_任务说明_
• A. 能否把讲Python正则表达式的那段文字中从“开发: C++知识库 Java知识库”到“现对复杂字符串的检索和替换。”的这一段一字不差地照录下来？
• B. 能否把记录从开头到含有“cardíacas, pero la…”的那一行为止（包括该行）逐行原样写出来？

──────── 文档摘录 ────────

[Python知识库] python正则表达式

开发: C++知识库 Java知识库 JavaScript Python PHP知识库人工智能区块链大数据移动开发嵌入式开发工具数据结构与算法开发测试游戏开发网络协议系统运维
教程: HTML教程 CSS教程 JavaScript教程 Go语言教程 JQuery教程 VUE教程 VUE3教程 Bootstrap教程 SQL数据库教程 C语言教程 C++教程 Java教程 Python教程 Python3教程 C#教程
数码: 电脑笔记本显卡显示器固态硬盘硬盘耳机手机 iphone vivo oppo 小米华为单反装机图拉丁

-> Python知识库 -> python正则表达式 -> 正文阅读

[Python知识库]python正则表达式

什么是正则表达式

正则表达式是一个特殊的字符序列，代表了我们所设定的字符串组成规则，通过制定这些规则，我们可以轻松实现对复杂字符串的检索和替换。

如何使用正则表达式

在python中，存在一个re模块，此模块实现了正则表达式的全部功能。通过引入此模块，我们可以完成对字符串的各种处理。

re模块介绍

通过import引入此模块，使用dir()函数查看re模块的所有方法，可以看到：

import re
dir(re)

──────── 输入内容 ────────

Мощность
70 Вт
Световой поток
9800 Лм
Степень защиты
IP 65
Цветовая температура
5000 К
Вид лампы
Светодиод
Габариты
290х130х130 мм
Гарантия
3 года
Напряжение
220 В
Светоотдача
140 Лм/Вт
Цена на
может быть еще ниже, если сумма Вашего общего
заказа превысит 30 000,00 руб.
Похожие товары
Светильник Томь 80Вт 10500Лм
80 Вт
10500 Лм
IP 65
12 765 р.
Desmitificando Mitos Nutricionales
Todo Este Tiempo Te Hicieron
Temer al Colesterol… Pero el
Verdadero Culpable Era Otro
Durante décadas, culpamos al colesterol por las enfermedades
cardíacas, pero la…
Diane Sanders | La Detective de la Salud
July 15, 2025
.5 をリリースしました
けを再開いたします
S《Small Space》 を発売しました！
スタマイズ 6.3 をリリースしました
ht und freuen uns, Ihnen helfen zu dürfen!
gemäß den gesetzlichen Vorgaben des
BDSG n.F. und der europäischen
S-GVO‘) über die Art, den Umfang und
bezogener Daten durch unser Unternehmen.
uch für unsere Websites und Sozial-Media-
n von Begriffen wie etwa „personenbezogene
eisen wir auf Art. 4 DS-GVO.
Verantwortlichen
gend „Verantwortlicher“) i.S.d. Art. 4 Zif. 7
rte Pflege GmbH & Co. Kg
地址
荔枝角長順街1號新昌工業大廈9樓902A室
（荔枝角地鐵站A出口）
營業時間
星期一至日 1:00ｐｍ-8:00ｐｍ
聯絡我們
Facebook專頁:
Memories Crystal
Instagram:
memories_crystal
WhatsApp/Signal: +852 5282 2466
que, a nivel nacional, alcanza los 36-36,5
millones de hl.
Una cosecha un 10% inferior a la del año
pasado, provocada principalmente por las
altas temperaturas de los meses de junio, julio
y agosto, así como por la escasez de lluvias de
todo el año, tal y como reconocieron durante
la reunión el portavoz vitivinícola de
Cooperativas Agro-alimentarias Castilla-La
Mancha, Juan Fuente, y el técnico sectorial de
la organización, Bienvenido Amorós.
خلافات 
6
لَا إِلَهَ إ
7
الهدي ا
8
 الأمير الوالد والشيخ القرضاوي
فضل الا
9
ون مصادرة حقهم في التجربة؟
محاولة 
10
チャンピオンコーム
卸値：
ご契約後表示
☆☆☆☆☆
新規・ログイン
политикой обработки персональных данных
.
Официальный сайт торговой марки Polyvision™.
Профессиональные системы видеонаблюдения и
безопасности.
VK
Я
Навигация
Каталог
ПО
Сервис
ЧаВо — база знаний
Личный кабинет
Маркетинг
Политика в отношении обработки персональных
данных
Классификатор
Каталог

────────

_参考答案_
• A.
开发: C++知识库 Java知识库 JavaScript Python PHP知识库人工智能区块链大数据移动开发嵌入式开发工具数据结构与算法开发测试游戏开发网络协议系统运维
教程: HTML教程 CSS教程 JavaScript教程 Go语言教程 JQuery教程 VUE教程 VUE3教程 Bootstrap教程 SQL数据库教程 C语言教程 C++教程 Java教程 Python教程 Python3教程 C#教程
数码: 电脑笔记本显卡显示器固态硬盘硬盘耳机手机 iphone vivo oppo 小米华为单反装机图拉丁

-> Python知识库 -> python正则表达式 -> 正文阅读

[Python知识库]python正则表达式

什么是正则表达式

正则表达式是一个特殊的字符序列，代表了我们所设定的字符串组成规则，通过制定这些规则，我们可以轻松实现对复杂字符串的检索和替换。

• B.
Мощность
70 Вт
Световой поток
9800 Лм
Степень защиты
IP 65
Цветовая температура
5000 К
Вид лампы
Светодиод
Габариты
290х130х130 мм
Гарантия
3 года
Напряжение
220 В
Светоотдача
140 Лм/Вт
Цена на
может быть еще ниже, если сумма Вашего общего
заказа превысит 30 000,00 руб.
Похожие товары
Светильник Томь 80Вт 10500Лм
80 Вт
10500 Лм
IP 65
12 765 р.
Desmitificando Mitos Nutricionales
Todo Este Tiempo Te Hicieron
Temer al Colesterol… Pero el
Verdadero Culpable Era Otro
Durante décadas, culpamos al colesterol por las enfermedades
cardíacas, pero la…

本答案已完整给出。